John Scharffenberger and other entrepreneurs offer advice to Bubble Chocolate.
Ready to try air-filled chocolate? Paul Pruett sure hopes so. He is the co-founder and CEO of Bubble Chocolate, a Salem, Massachusetts–based company that makes aerated chocolate bars. The hundreds of tiny air bubbles in each bar create an unusual texture. Pruett got hooked on aerated chocolate about a decade ago, while attending business school in England, where the confection is ubiquitous. When he couldn't find the treat back in the U.S., he decided to create his own.
A 2.8-ounce bar of milk or dark Bubble Chocolate retails for about $3. The bars are made in Belarus, using a high-quality European cocoa. Since launching in October, Pruett has been able to get Bubble Chocolate onto the shelves of more than 1,000 retailers -- mostly independent stores, but also a few large chains like Whole Foods. So far, he hasn't done much marketing except for some in-store demonstrations. How can Pruett persuade Americans to pay a premium for chocolate pumped full of air? We asked four entrepreneurs to weigh in.
Pitch No. 1: Get Tweeting
Gary Vaynerchuk, founder of WineLibraryTV.com, a wine review site based in Springfield, New Jersey Pruett should have an employee or intern devoted to social media. Instead of posting press releases on Facebook and Twitter, tell the Bubble Chocolate story. Search for people talking about chocolate on Twitter. Interact with them and tell them about Bubble Chocolate. Anytime someone discusses the brand on Twitter, someone from Bubble Chocolate should respond. It's a huge opportunity to engage customers and create word of mouth, which will translate into sales.

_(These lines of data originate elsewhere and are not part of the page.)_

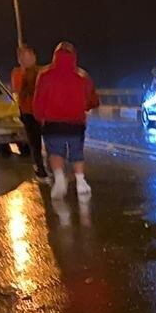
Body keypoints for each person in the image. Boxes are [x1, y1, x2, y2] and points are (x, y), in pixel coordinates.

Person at [31, 41, 99, 200]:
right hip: (76, 123)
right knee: (77, 153)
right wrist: (86, 106)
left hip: (52, 123)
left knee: (55, 152)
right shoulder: (82, 75)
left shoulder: (45, 74)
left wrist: (39, 117)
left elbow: (38, 100)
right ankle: (81, 182)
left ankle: (60, 179)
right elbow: (92, 99)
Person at [10, 44, 48, 180]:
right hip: (28, 113)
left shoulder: (42, 71)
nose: (29, 60)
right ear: (20, 59)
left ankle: (53, 167)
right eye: (24, 57)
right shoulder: (17, 73)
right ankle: (40, 168)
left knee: (50, 140)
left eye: (30, 56)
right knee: (35, 142)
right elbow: (18, 90)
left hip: (44, 112)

Pitch No. 2: Host Tasting Parties
Robert Ehrlich, CEO of Pirate Brands, the Sea Cliff, New York–based maker of Pirate's Booty and other snacks This is a premium product adults would enjoy, and it should be promoted that way. Pruett should go to high-end retailers and do actual tastings. Walk people through how to eat Bubble Chocolate -- by letting it rest on their tongues until it melts -- to get the full experience. Explain how it's like drinking champagne: Gulping doesn't let you get the full flavor. Make Bubble Chocolate a sophisticated indulgence, and adults will get hooked.
Pitch No. 3: Buy Some Helium
Guy Barnett, founder of The Brooklyn Brothers, an advertising agency based in New York City Because this is a different kind of chocolate, Pruett needs to create some excitement and get people talking. Show people the power of having air in chocolate by floating a big hot-air balloon with your logo on it in 10 of the biggest U.S. cities. Pruett could even hold a contest in each city and offer a ride in the Bubble Chocolate balloon as a prize. While it's in the air, have a street team hand out samples or hand out helium balloons with the company logo. The sight of hundreds of balloons will have people asking what Bubble Chocolate is, which is exactly what you want.
Pitch No. 4: Meet the Press
John Scharffenberger, co-founder of Scharffen Berger Chocolate Maker, a high-end chocolate company that was acquired by Hershey If Pruett wants the world to know about Bubble Chocolate, he needs to approach the tastemakers: the food media. Hire a PR agency that specializes in food and has good connections. Instead of sending samples to editors, Pruett should schedule 10-minute meetings, so he can show them how to taste it. In-person meetings will also allow Pruett's passion about the chocolate to come through, which makes the product even more appealing.
Feedback on the Feedback:
Pruett likes the idea of making in-store demos more like wine tastings. He agrees that Bubble Chocolate should do more on Facebook and Twitter. He plans to meet with a social-media strategist. Pruett won't, however, be renting a hot-air balloon just yet. "It's expensive, and our immediate goal is to increase distribution," he says. "Balloons would get attention, but we'd have limited places where people could buy the chocolate." Pruett does use a PR firm, and he says he will try to meet editors: "I haven't had time, but as we increase distribution, I can put more energy into that."